As you realise, this Institute is a biological institute concerned with the study of human health and disease and related sciences. It has always been a puzzle to me as to why Sir Colin MacKenzie was so anxious to establish an ethnological lectureship in relation to this Institute. For a number of years now I have been turning over in my mind the possibility that should a National University be established in Canberra, with an appropriate Department, that it might be more fitting for the Lectureship to be transferred to the National University. … I do not believe negotiations could be effected in time for this year’s Oration, nor do I think the National University would want to take it over so quickly, but it may be completed in time for the next year’s Oration. I would appreciate yours and any of your colleague’s ideas on this proposition. I shall not communicate officially with the National University until I have heard from you and of course until I have discussed the matter with my Minister.

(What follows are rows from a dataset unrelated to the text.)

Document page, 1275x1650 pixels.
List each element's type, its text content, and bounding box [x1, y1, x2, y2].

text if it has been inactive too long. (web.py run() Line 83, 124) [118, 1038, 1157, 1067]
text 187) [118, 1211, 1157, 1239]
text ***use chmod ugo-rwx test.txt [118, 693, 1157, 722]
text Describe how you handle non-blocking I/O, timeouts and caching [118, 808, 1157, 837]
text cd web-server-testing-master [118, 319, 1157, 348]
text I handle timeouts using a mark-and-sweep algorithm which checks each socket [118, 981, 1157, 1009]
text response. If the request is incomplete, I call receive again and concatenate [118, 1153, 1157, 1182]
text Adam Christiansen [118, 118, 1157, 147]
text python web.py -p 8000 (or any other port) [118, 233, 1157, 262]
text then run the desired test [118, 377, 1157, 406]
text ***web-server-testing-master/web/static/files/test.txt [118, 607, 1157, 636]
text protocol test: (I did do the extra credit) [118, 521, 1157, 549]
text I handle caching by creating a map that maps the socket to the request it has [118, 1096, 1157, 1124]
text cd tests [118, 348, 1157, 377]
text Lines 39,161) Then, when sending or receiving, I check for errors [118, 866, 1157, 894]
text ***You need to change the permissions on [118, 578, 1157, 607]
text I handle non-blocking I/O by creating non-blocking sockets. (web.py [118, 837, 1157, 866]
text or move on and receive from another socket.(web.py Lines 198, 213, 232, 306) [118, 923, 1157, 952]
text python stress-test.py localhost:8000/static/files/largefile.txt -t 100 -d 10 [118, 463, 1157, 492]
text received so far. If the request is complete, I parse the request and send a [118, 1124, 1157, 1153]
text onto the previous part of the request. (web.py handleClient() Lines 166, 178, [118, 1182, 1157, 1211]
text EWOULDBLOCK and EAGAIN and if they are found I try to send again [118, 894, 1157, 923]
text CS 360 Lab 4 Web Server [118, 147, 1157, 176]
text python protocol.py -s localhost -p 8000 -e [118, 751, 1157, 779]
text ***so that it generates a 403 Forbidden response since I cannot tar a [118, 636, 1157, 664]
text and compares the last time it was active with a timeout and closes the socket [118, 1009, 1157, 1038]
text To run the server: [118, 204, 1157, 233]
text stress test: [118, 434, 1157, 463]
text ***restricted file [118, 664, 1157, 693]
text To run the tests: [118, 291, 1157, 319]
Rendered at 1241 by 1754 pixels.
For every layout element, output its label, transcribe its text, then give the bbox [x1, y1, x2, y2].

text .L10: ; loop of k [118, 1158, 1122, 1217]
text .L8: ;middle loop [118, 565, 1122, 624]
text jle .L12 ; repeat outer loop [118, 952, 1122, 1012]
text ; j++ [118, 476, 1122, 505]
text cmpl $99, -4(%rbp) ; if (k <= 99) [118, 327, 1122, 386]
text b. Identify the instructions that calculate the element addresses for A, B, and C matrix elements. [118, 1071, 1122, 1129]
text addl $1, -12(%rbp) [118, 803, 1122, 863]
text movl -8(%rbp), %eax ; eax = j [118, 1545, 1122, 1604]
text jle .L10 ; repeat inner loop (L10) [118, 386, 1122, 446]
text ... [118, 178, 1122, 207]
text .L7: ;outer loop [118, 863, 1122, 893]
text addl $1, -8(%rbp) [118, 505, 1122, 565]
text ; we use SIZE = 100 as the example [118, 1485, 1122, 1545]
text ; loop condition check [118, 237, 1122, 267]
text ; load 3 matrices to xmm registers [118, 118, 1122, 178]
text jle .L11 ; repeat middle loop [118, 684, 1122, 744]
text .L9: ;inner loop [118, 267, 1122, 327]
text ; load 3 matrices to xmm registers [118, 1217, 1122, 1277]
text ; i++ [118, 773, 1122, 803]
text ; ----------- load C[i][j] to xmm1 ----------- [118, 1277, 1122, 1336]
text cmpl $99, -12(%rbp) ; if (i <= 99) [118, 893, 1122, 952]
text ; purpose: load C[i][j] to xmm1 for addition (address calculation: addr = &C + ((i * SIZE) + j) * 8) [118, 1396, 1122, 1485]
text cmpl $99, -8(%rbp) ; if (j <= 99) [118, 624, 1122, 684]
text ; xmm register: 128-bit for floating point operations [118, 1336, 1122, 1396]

On 1 July, Liu replied that he had ‘sought the views’ of Dr SY Woo, Consul-General for China, Mr CM Yuen, Editor of the Chinese Times and Barrister W.J. Lee, son of one of the foundation subscribers – all of whom supported, as did he, that the Morrison endowment be transferred to the ANU. Copland delivered the eleventh oration, titled ‘The Chinese Social Structure’ on 27 September 1948. Writing to the Department of Health the same day, he indicated that, after conferring with the ANU Interim Council, that they were ‘grateful … to the Institute for the suggestion that this unique and important foundation should be transferred to the University.’ These arrangements were completed the following year.